Exercise directions
Please write out every one of the lines below word for word, leaving out the pictures.

Exercise materials
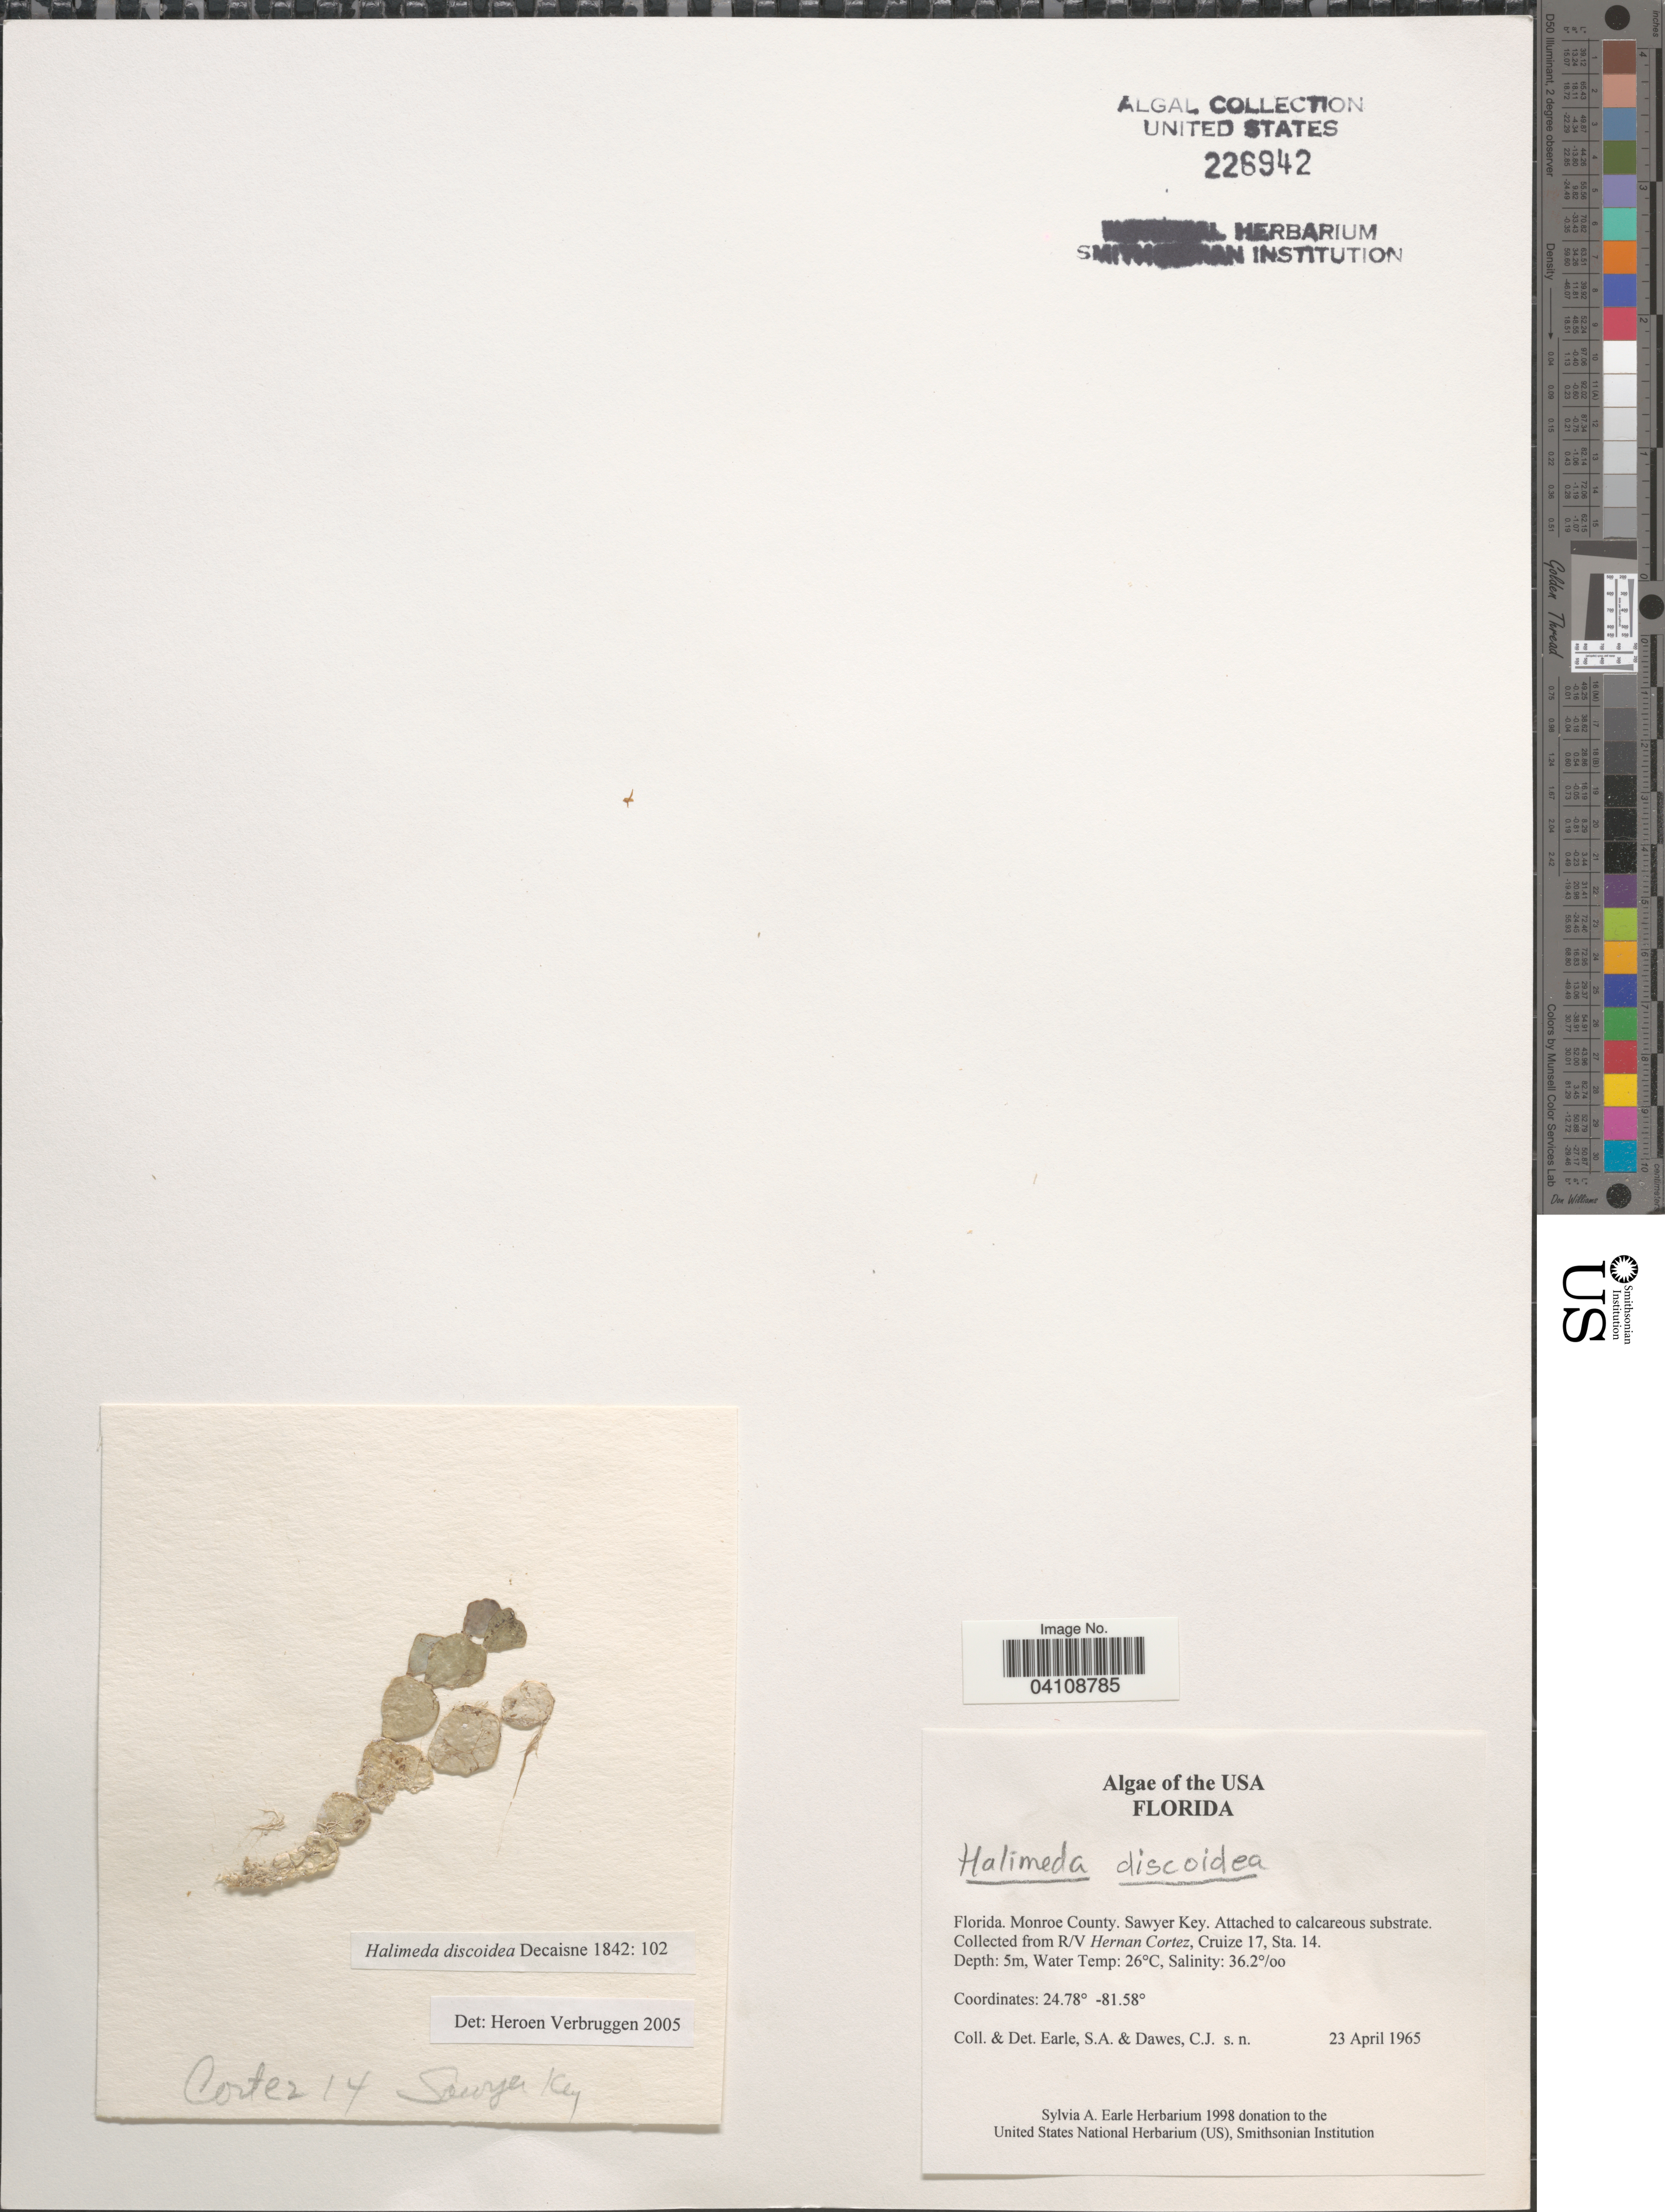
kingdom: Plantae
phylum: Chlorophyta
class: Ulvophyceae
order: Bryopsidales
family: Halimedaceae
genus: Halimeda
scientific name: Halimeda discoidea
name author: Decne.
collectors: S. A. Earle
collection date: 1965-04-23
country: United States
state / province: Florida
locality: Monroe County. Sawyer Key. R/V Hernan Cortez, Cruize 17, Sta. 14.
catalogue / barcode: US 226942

Right answer
kingdom: Plantae
phylum: Chlorophyta
class: Ulvophyceae
order: Bryopsidales
family: Halimedaceae
genus: Halimeda
scientific name: Halimeda discoidea
name author: Decne.
collectors: S. A. Earle
collection date: 1965-04-23
country: United States
state / province: Florida
locality: Monroe County. Sawyer Key. R/V Hernan Cortez, Cruize 17, Sta. 14.
catalogue / barcode: US 226942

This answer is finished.